* _Task description_: Go through the entries below and copy each line containing the word "Limited".

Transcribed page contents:
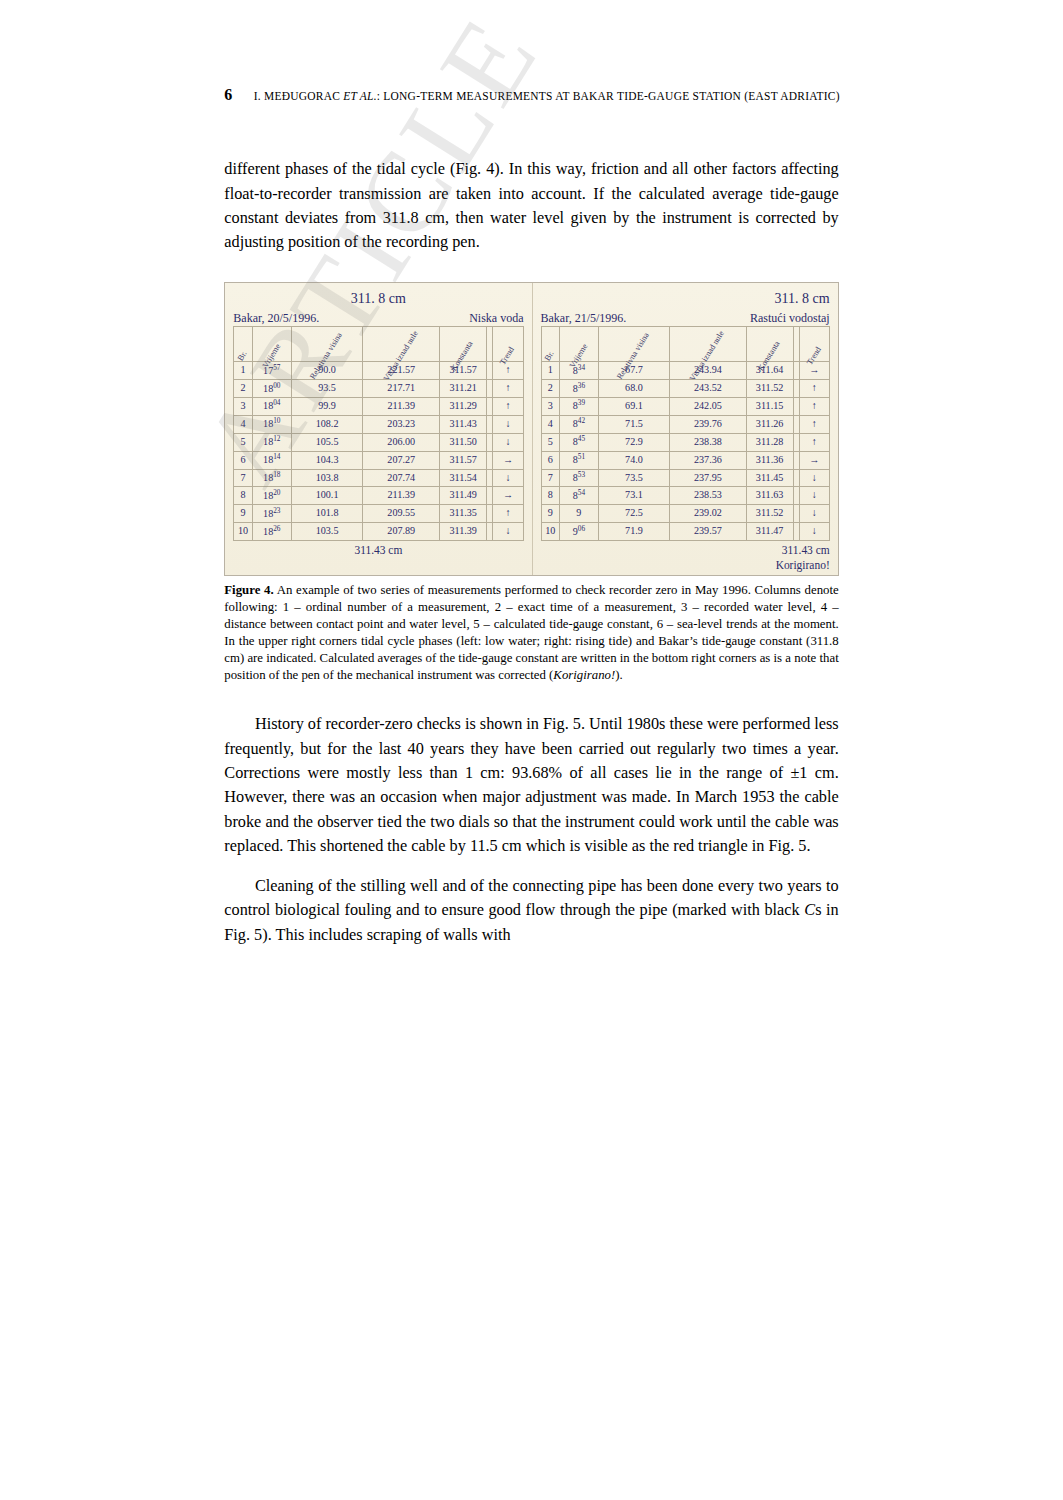6 I. Međugorac et al.: Long-term measurements at Bakar tide-gauge station (East Adriatic)
different phases of the tidal cycle (Fig. 4). In this way, friction and all other factors affecting float-to-recorder transmission are taken into account. If the calculated average tide-gauge constant deviates from 311.8 cm, then water level given by the instrument is corrected by adjusting position of the recording pen.
311. 8 cm
Bakar, 20/5/1996. Niska voda
| Br. | Vrijeme | Relativna visina | Visina iznad nule | Konstanta | | Trend |
| --- | --- | --- | --- | --- | --- | --- |
| 1 | 17 57 | 90.0 | 221.57 | 311.57 | | ↑ |
| 2 | 18 00 | 93.5 | 217.71 | 311.21 | | ↑ |
| 3 | 18 04 | 99.9 | 211.39 | 311.29 | | ↑ |
| 4 | 18 10 | 108.2 | 203.23 | 311.43 | | ↓ |
| 5 | 18 12 | 105.5 | 206.00 | 311.50 | | ↓ |
| 6 | 18 14 | 104.3 | 207.27 | 311.57 | | → |
| 7 | 18 18 | 103.8 | 207.74 | 311.54 | | ↓ |
| 8 | 18 20 | 100.1 | 211.39 | 311.49 | | → |
| 9 | 18 23 | 101.8 | 209.55 | 311.35 | | ↑ |
| 10 | 18 26 | 103.5 | 207.89 | 311.39 | | ↓ |
311.43 cm
311. 8 cm
Bakar, 21/5/1996. Rastući vodostaj
| Br. | Vrijeme | Relativna visina | Visina iznad nule | Konstanta | | Trend |
| --- | --- | --- | --- | --- | --- | --- |
| 1 | 8 34 | 67.7 | 243.94 | 311.64 | | → |
| 2 | 8 36 | 68.0 | 243.52 | 311.52 | | ↑ |
| 3 | 8 39 | 69.1 | 242.05 | 311.15 | | ↑ |
| 4 | 8 42 | 71.5 | 239.76 | 311.26 | | ↑ |
| 5 | 8 45 | 72.9 | 238.38 | 311.28 | | ↑ |
| 6 | 8 51 | 74.0 | 237.36 | 311.36 | | → |
| 7 | 8 53 | 73.5 | 237.95 | 311.45 | | ↓ |
| 8 | 8 54 | 73.1 | 238.53 | 311.63 | | ↓ |
| 9 | 9 | 72.5 | 239.02 | 311.52 | | ↓ |
| 10 | 9 06 | 71.9 | 239.57 | 311.47 | | ↓ |
311.43 cm
Korigirano!
Figure 4. An example of two series of measurements performed to check recorder zero in May 1996. Columns denote following: 1 – ordinal number of a measurement, 2 – exact time of a measurement, 3 – recorded water level, 4 – distance between contact point and water level, 5 – calculated tide-gauge constant, 6 – sea-level trends at the moment. In the upper right corners tidal cycle phases (left: low water; right: rising tide) and Bakar’s tide-gauge constant (311.8 cm) are indicated. Calculated averages of the tide-gauge constant are written in the bottom right corners as is a note that position of the pen of the mechanical instrument was corrected (Korigirano!).
History of recorder-zero checks is shown in Fig. 5. Until 1980s these were performed less frequently, but for the last 40 years they have been carried out regularly two times a year. Corrections were mostly less than 1 cm: 93.68% of all cases lie in the range of ±1 cm. However, there was an occasion when major adjustment was made. In March 1953 the cable broke and the observer tied the two dials so that the instrument could work until the cable was replaced. This shortened the cable by 11.5 cm which is visible as the red triangle in Fig. 5.
Cleaning of the stilling well and of the connecting pipe has been done every two years to control biological fouling and to ensure good flow through the pipe (marked with black Cs in Fig. 5). This includes scraping of walls with
ARTICLE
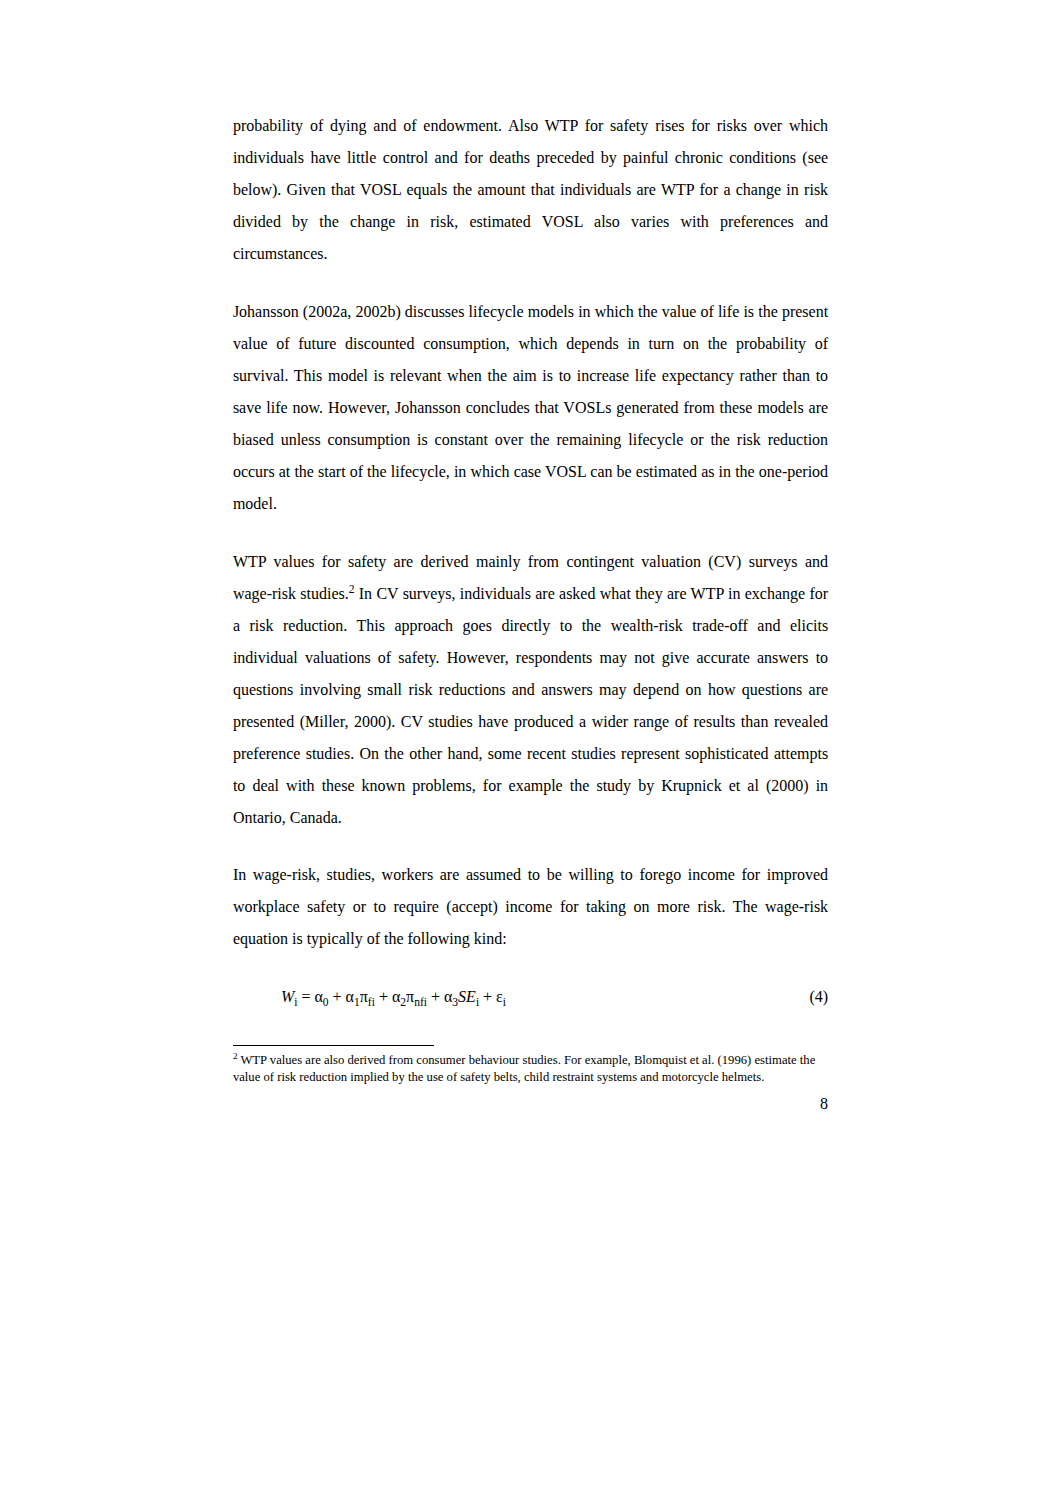probability of dying and of endowment. Also WTP for safety rises for risks over which individuals have little control and for deaths preceded by painful chronic conditions (see below). Given that VOSL equals the amount that individuals are WTP for a change in risk divided by the change in risk, estimated VOSL also varies with preferences and circumstances.
Johansson (2002a, 2002b) discusses lifecycle models in which the value of life is the present value of future discounted consumption, which depends in turn on the probability of survival. This model is relevant when the aim is to increase life expectancy rather than to save life now. However, Johansson concludes that VOSLs generated from these models are biased unless consumption is constant over the remaining lifecycle or the risk reduction occurs at the start of the lifecycle, in which case VOSL can be estimated as in the one-period model.
WTP values for safety are derived mainly from contingent valuation (CV) surveys and wage-risk studies.2 In CV surveys, individuals are asked what they are WTP in exchange for a risk reduction. This approach goes directly to the wealth-risk trade-off and elicits individual valuations of safety. However, respondents may not give accurate answers to questions involving small risk reductions and answers may depend on how questions are presented (Miller, 2000). CV studies have produced a wider range of results than revealed preference studies. On the other hand, some recent studies represent sophisticated attempts to deal with these known problems, for example the study by Krupnick et al (2000) in Ontario, Canada.
In wage-risk, studies, workers are assumed to be willing to forego income for improved workplace safety or to require (accept) income for taking on more risk. The wage-risk equation is typically of the following kind:
Wi = α0 + α1πfi + α2πnfi + α3SEi + εi (4)
2 WTP values are also derived from consumer behaviour studies. For example, Blomquist et al. (1996) estimate the value of risk reduction implied by the use of safety belts, child restraint systems and motorcycle helmets.
8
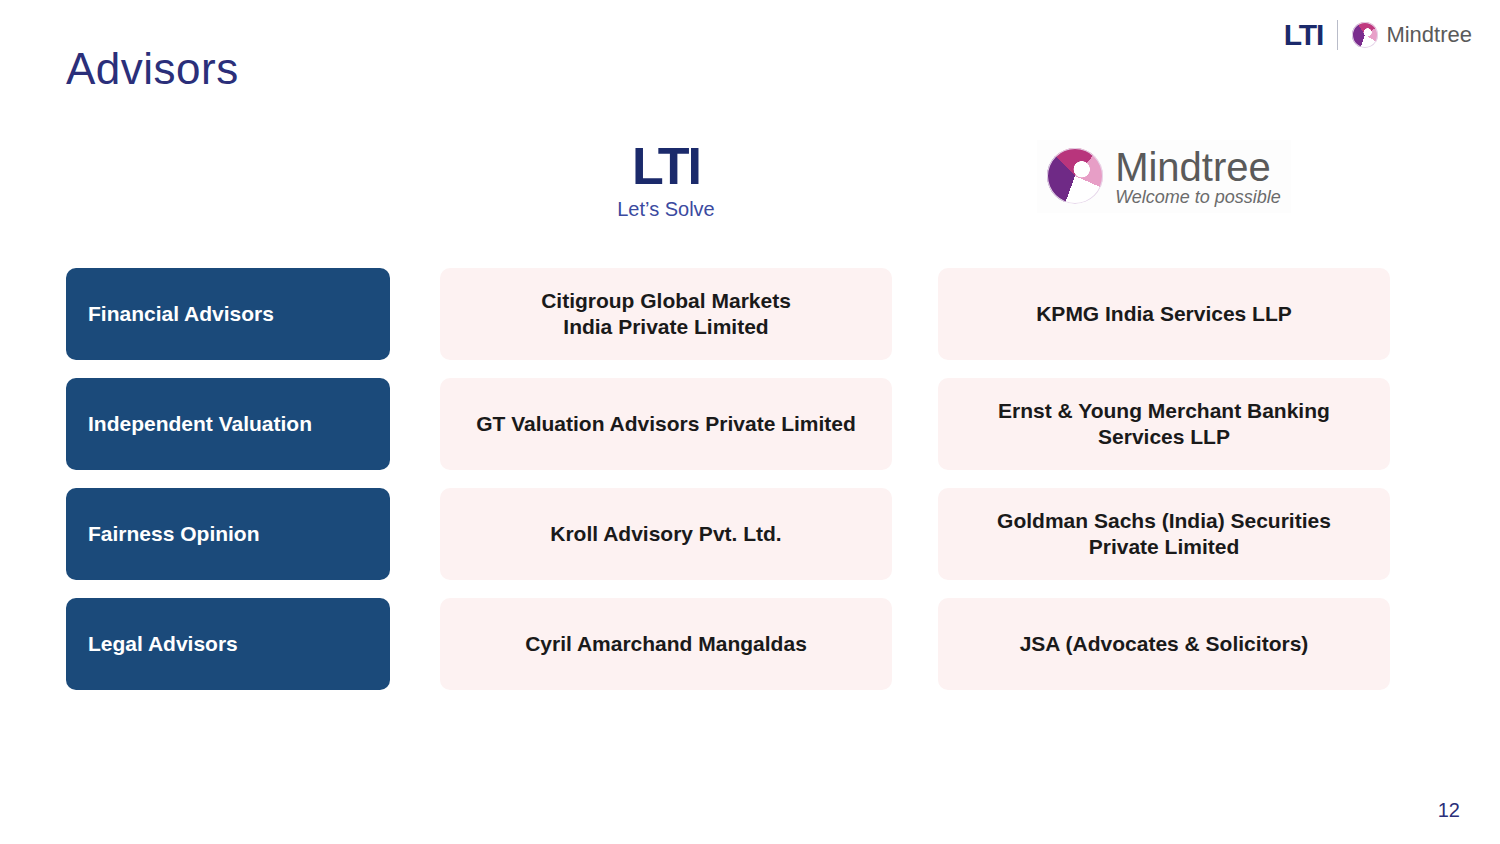LTI
Mindtree
Advisors
LTI
Let’s Solve
Mindtree
Welcome to possible
Financial Advisors
Citigroup Global Markets
India Private Limited
KPMG India Services LLP
Independent Valuation
GT Valuation Advisors Private Limited
Ernst & Young Merchant Banking
Services LLP
Fairness Opinion
Kroll Advisory Pvt. Ltd.
Goldman Sachs (India) Securities
Private Limited
Legal Advisors
Cyril Amarchand Mangaldas
JSA (Advocates & Solicitors)
12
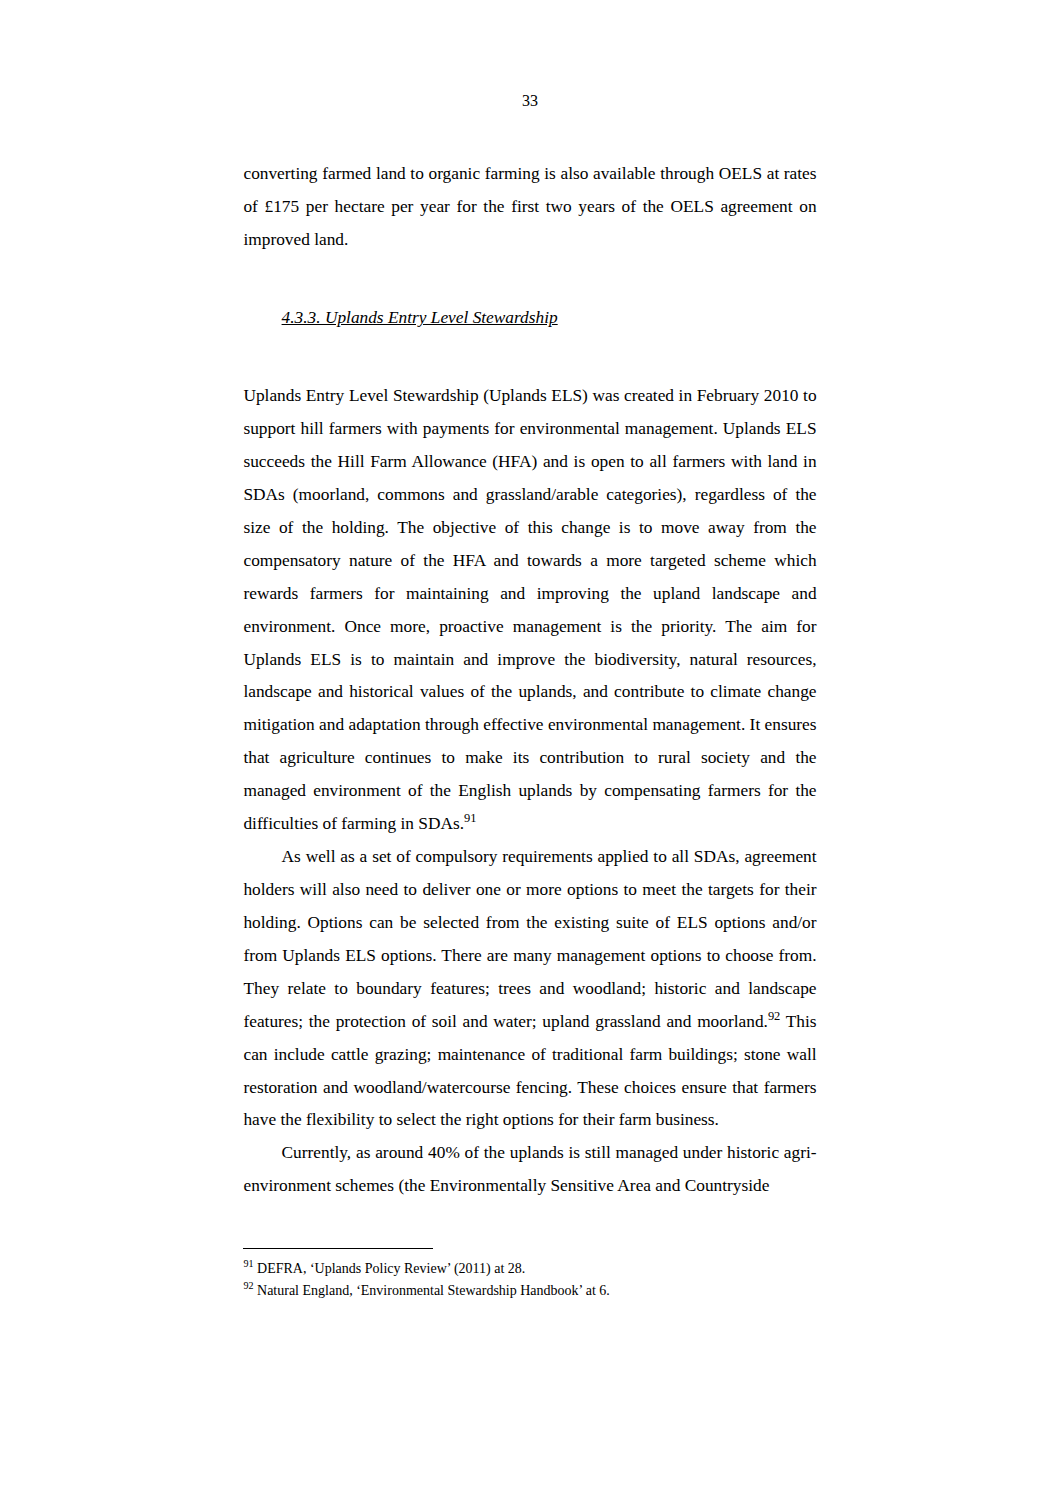33
converting farmed land to organic farming is also available through OELS at rates of £175 per hectare per year for the first two years of the OELS agreement on improved land.
4.3.3. Uplands Entry Level Stewardship
Uplands Entry Level Stewardship (Uplands ELS) was created in February 2010 to support hill farmers with payments for environmental management. Uplands ELS succeeds the Hill Farm Allowance (HFA) and is open to all farmers with land in SDAs (moorland, commons and grassland/arable categories), regardless of the size of the holding. The objective of this change is to move away from the compensatory nature of the HFA and towards a more targeted scheme which rewards farmers for maintaining and improving the upland landscape and environment. Once more, proactive management is the priority. The aim for Uplands ELS is to maintain and improve the biodiversity, natural resources, landscape and historical values of the uplands, and contribute to climate change mitigation and adaptation through effective environmental management. It ensures that agriculture continues to make its contribution to rural society and the managed environment of the English uplands by compensating farmers for the difficulties of farming in SDAs.91
As well as a set of compulsory requirements applied to all SDAs, agreement holders will also need to deliver one or more options to meet the targets for their holding. Options can be selected from the existing suite of ELS options and/or from Uplands ELS options. There are many management options to choose from. They relate to boundary features; trees and woodland; historic and landscape features; the protection of soil and water; upland grassland and moorland.92 This can include cattle grazing; maintenance of traditional farm buildings; stone wall restoration and woodland/watercourse fencing. These choices ensure that farmers have the flexibility to select the right options for their farm business.
Currently, as around 40% of the uplands is still managed under historic agri-environment schemes (the Environmentally Sensitive Area and Countryside
91 DEFRA, ‘Uplands Policy Review’ (2011) at 28.
92 Natural England, ‘Environmental Stewardship Handbook’ at 6.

* _Result below_:
India Private Limited
GT Valuation Advisors Private Limited
Private Limited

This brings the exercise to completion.